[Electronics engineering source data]
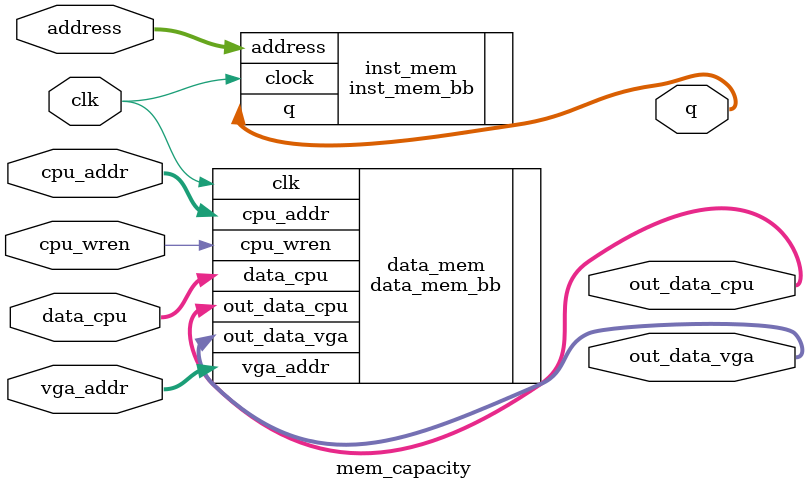
<source format=sv>
module mem_capacity (
    input logic clk,
    input logic cpu_wren,
    input logic [31:0] cpu_addr,
    input logic [31:0] vga_addr,
    input logic [31:0] data_cpu,
    input logic [31:0] address,
    output logic [7:0]  out_data_vga,
    output logic [31:0] out_data_cpu,
    output logic [15:0] q);

    //input logic [15:0] q);

    data_mem_bb data_mem (
        .clk ( clk ),
        .cpu_addr ( cpu_addr ),
        .vga_addr ( vga_addr ),
        .cpu_wren ( cpu_wren ),
        .data_cpu ( data_cpu ),
        .out_data_vga ( out_data_vga ),
        .out_data_cpu ( out_data_cpu )
        );

    inst_mem_bb inst_mem (
        .address ( address ),
        .clock ( clk ),
        .q ( q )
    );	 

endmodule
</source>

WHAT YOU NEED TO DO: Take the data above and repeat it exactly, leaving each picture out.

OUTPUT OF THE TASK:
<source format=sv>
module mem_capacity (
    input logic clk,
    input logic cpu_wren,
    input logic [31:0] cpu_addr,
    input logic [31:0] vga_addr,
    input logic [31:0] data_cpu,
    input logic [31:0] address,
    output logic [7:0]  out_data_vga,
    output logic [31:0] out_data_cpu,
    output logic [15:0] q);

    //input logic [15:0] q);

    data_mem_bb data_mem (
        .clk ( clk ),
        .cpu_addr ( cpu_addr ),
        .vga_addr ( vga_addr ),
        .cpu_wren ( cpu_wren ),
        .data_cpu ( data_cpu ),
        .out_data_vga ( out_data_vga ),
        .out_data_cpu ( out_data_cpu )
        );

    inst_mem_bb inst_mem (
        .address ( address ),
        .clock ( clk ),
        .q ( q )
    );	 

endmodule
</source>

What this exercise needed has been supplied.